(Recorded data)
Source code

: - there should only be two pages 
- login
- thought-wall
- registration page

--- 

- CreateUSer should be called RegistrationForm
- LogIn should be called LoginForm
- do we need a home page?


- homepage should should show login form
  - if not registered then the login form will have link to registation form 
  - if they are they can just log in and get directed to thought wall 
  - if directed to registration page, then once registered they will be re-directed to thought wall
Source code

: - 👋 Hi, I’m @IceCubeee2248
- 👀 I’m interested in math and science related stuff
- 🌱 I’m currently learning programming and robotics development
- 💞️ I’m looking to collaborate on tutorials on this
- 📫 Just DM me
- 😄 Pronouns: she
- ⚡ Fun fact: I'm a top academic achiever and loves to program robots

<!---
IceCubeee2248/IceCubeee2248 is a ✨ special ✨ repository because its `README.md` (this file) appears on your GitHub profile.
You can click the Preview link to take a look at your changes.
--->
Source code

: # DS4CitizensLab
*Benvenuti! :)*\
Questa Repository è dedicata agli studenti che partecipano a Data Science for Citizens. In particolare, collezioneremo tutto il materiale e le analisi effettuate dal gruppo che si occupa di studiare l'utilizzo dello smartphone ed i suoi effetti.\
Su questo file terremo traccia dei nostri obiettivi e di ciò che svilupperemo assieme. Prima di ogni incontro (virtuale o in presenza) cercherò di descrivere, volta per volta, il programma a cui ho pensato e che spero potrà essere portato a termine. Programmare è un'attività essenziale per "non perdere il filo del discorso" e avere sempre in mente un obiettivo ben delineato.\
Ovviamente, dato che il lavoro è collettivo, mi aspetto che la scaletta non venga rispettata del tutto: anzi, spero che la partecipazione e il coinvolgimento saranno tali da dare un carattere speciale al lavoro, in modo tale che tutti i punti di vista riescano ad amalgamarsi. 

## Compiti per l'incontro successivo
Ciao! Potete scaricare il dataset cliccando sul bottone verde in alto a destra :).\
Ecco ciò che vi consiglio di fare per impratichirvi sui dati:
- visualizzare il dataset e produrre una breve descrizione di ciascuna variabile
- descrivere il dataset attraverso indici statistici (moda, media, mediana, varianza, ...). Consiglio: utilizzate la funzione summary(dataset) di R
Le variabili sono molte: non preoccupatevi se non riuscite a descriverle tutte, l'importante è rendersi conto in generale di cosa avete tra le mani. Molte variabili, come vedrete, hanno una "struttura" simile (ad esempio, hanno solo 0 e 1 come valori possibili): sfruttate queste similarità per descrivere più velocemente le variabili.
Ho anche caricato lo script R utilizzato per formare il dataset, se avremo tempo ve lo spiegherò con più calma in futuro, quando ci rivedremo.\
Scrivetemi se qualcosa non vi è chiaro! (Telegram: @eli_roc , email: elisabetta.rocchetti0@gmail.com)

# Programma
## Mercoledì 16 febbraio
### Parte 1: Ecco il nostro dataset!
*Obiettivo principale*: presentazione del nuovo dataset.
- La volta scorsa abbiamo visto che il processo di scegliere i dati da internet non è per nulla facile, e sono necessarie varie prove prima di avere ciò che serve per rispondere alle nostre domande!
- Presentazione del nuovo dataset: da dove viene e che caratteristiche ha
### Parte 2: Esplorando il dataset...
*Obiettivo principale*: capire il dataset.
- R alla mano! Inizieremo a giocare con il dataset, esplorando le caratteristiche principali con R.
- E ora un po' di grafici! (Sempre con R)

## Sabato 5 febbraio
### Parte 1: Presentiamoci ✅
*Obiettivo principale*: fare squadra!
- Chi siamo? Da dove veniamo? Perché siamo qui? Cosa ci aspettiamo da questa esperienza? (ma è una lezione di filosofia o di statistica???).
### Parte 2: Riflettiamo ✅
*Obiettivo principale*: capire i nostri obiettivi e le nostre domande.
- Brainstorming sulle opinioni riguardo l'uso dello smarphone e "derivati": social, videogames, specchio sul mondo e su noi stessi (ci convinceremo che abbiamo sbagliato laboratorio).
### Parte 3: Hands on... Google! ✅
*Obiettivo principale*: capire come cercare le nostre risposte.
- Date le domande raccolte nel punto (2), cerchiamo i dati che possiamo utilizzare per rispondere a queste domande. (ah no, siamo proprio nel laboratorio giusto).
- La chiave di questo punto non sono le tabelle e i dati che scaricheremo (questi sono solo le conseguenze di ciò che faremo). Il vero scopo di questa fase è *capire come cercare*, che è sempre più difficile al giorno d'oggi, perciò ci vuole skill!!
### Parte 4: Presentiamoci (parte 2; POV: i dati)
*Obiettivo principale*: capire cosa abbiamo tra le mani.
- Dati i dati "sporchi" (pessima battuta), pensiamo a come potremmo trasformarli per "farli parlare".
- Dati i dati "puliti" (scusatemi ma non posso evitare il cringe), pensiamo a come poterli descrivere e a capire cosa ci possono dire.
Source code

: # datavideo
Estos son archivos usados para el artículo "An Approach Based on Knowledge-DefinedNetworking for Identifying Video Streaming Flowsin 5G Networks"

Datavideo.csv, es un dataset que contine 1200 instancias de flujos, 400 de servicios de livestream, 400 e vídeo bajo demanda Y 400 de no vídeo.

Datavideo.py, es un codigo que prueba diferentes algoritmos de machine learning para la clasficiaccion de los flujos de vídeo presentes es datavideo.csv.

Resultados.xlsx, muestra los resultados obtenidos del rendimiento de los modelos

▶ **What this task involves**
When a line contains the string "nuovo", copy it from the records.

▶ **Task result**
*Obiettivo principale*: presentazione del nuovo dataset.
- Presentazione del nuovo dataset: da dove viene e che caratteristiche ha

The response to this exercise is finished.